Time has been uncommonly kind to August Wilson’s King Hedley II, a play set in the 1980s, in the moment before crack and the subsequent War on Drugs pulverized the poorest urban communities. For all of its structural shortcomings, it’s probably a better show today than it was in 2001 when it opened on Broadway.

The penultimate entry in Wilson’s Pittsburgh cycle opens with an incantation. Evil omens abound. Aunt Ester, the neighborhood’s magical matriarch dies at the age of 366. Stool-Pigeon, a “Truth Sayer” (expertly portrayed by Jonathan Williams) divines the future from yesterday’s newspapers. Meanwhile, the play’s doomed title character kneels on a broken sidewalk, burying seeds in a crumbling patch of gravel and dust that he savagely defends: “This is good dirt.” It’s a picture ripped from Sophocles. It couldn’t be more modern or more contemporary American.

King Hedley is portrayed by a brooding and volatile Ekundayo Bandele. King’s fresh out of jail, having spent the past seven years behind bars for burying a man who slighted him; robbing a little boy of his daddy in the process. He aims to go straight, too, after he sells enough stolen refrigerators to open a video store. Yes, a video store. And, yes, the pathos is thick and darkly funny, providing the audience with a nifty object lesson in the ways a play can change as it moves through time.

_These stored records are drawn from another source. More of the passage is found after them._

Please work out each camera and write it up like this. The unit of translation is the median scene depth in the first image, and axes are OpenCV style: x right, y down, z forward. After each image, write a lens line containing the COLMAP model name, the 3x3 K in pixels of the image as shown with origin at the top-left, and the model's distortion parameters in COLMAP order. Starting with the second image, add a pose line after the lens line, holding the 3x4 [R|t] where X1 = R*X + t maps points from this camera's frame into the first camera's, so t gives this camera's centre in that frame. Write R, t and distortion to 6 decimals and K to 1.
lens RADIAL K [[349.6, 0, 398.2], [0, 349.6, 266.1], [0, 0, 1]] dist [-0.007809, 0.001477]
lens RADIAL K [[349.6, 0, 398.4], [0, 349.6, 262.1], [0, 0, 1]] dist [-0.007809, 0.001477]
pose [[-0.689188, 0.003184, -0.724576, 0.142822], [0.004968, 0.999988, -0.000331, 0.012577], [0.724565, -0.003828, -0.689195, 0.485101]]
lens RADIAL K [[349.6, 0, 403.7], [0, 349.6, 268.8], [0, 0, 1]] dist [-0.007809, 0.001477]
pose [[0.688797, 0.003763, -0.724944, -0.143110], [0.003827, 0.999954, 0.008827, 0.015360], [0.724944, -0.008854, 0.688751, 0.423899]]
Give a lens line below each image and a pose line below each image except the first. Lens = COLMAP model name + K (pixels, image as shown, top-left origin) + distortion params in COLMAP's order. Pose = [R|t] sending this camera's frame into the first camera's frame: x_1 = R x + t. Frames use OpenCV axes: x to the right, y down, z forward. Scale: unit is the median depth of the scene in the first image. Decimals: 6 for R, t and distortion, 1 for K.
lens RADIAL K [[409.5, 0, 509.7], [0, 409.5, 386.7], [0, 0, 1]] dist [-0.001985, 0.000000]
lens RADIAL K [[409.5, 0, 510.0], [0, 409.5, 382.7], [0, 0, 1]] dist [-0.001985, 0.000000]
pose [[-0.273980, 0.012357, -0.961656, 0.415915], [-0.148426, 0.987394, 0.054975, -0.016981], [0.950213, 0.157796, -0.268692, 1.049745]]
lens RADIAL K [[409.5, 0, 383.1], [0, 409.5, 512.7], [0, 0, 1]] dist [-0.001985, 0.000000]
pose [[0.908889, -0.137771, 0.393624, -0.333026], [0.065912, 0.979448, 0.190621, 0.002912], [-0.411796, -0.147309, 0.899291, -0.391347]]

From our perspective, Wilson’s Reagan-era story seems even more cruelly fatalistic than it was at the beginning of its theatrical life. In 2001, video shops were a declining but still-viable business. There was a faint glimmer of hope that even in this barren landscape fertilized with blood, something of lasting value might grow.

Director Erma Elzy gets solid performances from her cast. But the real star of this shooting match is Bandele’s fantastically detailed set. It’s a stunning urban still life, populated with litter, wreathed in decrepitude and decay.